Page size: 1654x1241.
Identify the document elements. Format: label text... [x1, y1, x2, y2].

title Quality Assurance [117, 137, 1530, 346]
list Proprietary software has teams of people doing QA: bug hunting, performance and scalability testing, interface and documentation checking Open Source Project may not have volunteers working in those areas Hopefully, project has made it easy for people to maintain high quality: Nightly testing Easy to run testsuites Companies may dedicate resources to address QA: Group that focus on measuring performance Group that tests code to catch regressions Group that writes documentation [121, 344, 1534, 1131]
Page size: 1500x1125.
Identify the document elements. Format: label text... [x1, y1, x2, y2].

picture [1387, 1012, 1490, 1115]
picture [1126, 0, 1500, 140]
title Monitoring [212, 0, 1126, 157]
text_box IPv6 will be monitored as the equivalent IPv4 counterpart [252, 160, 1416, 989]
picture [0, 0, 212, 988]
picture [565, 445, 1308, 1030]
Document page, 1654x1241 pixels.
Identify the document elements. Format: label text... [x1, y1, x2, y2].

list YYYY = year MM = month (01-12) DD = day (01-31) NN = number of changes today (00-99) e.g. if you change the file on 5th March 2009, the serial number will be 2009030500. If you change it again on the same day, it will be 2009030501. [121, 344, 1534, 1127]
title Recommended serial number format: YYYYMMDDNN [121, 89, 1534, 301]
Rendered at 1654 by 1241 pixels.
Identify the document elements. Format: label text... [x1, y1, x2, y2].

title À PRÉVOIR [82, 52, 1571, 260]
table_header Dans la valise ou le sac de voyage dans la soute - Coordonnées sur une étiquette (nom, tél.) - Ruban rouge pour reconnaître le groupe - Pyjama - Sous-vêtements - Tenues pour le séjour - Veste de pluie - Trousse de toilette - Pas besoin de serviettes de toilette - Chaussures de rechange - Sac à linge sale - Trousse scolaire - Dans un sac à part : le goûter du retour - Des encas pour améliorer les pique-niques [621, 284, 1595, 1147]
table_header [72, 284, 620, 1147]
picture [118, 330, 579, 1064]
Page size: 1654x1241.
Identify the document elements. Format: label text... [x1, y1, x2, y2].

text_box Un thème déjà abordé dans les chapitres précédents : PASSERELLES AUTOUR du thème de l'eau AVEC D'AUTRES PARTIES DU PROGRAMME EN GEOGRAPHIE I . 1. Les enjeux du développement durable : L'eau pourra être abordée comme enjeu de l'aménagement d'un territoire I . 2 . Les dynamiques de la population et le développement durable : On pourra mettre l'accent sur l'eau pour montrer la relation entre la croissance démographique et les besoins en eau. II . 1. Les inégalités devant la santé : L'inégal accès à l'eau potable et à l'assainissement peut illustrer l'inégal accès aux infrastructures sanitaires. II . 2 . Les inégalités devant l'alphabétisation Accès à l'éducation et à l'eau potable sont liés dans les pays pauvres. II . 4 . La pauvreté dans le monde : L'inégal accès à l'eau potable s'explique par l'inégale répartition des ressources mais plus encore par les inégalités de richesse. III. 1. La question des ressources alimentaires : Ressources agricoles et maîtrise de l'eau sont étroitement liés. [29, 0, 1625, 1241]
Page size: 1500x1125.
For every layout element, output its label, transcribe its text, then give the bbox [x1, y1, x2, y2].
# # # # # # #
[Work to complete] Please copy out all of the material above line for line, with no changes.

[Solution for this problem]
Page size: 1654x1241.
Identify the document elements. Format: label text... [x1, y1, x2, y2].

title Quality Assurance [117, 137, 1530, 346]
list Proprietary software has teams of people doing QA: bug hunting, performance and scalability testing, interface and documentation checking Open Source Project may not have volunteers working in those areas Hopefully, project has made it easy for people to maintain high quality: Nightly testing Easy to run testsuites Companies may dedicate resources to address QA: Group that focus on measuring performance Group that tests code to catch regressions Group that writes documentation [121, 344, 1534, 1131]
Page size: 1500x1125.
Identify the document elements. Format: label text... [x1, y1, x2, y2].

picture [1387, 1012, 1490, 1115]
picture [1126, 0, 1500, 140]
title Monitoring [212, 0, 1126, 157]
text_box IPv6 will be monitored as the equivalent IPv4 counterpart [252, 160, 1416, 989]
picture [0, 0, 212, 988]
picture [565, 445, 1308, 1030]
Document page, 1654x1241 pixels.
Identify the document elements. Format: label text... [x1, y1, x2, y2].

list YYYY = year MM = month (01-12) DD = day (01-31) NN = number of changes today (00-99) e.g. if you change the file on 5th March 2009, the serial number will be 2009030500. If you change it again on the same day, it will be 2009030501. [121, 344, 1534, 1127]
title Recommended serial number format: YYYYMMDDNN [121, 89, 1534, 301]
Rendered at 1654 by 1241 pixels.
Identify the document elements. Format: label text... [x1, y1, x2, y2].

title À PRÉVOIR [82, 52, 1571, 260]
table_header Dans la valise ou le sac de voyage dans la soute - Coordonnées sur une étiquette (nom, tél.) - Ruban rouge pour reconnaître le groupe - Pyjama - Sous-vêtements - Tenues pour le séjour - Veste de pluie - Trousse de toilette - Pas besoin de serviettes de toilette - Chaussures de rechange - Sac à linge sale - Trousse scolaire - Dans un sac à part : le goûter du retour - Des encas pour améliorer les pique-niques [621, 284, 1595, 1147]
table_header [72, 284, 620, 1147]
picture [118, 330, 579, 1064]
Page size: 1654x1241.
Identify the document elements. Format: label text... [x1, y1, x2, y2].

text_box Un thème déjà abordé dans les chapitres précédents : PASSERELLES AUTOUR du thème de l'eau AVEC D'AUTRES PARTIES DU PROGRAMME EN GEOGRAPHIE I . 1. Les enjeux du développement durable : L'eau pourra être abordée comme enjeu de l'aménagement d'un territoire I . 2 . Les dynamiques de la population et le développement durable : On pourra mettre l'accent sur l'eau pour montrer la relation entre la croissance démographique et les besoins en eau. II . 1. Les inégalités devant la santé : L'inégal accès à l'eau potable et à l'assainissement peut illustrer l'inégal accès aux infrastructures sanitaires. II . 2 . Les inégalités devant l'alphabétisation Accès à l'éducation et à l'eau potable sont liés dans les pays pauvres. II . 4 . La pauvreté dans le monde : L'inégal accès à l'eau potable s'explique par l'inégale répartition des ressources mais plus encore par les inégalités de richesse. III. 1. La question des ressources alimentaires : Ressources agricoles et maîtrise de l'eau sont étroitement liés. [29, 0, 1625, 1241]
Page size: 1500x1125.
For every layout element, output its label, transcribe its text, then give the bbox [x1, y1, x2, y2].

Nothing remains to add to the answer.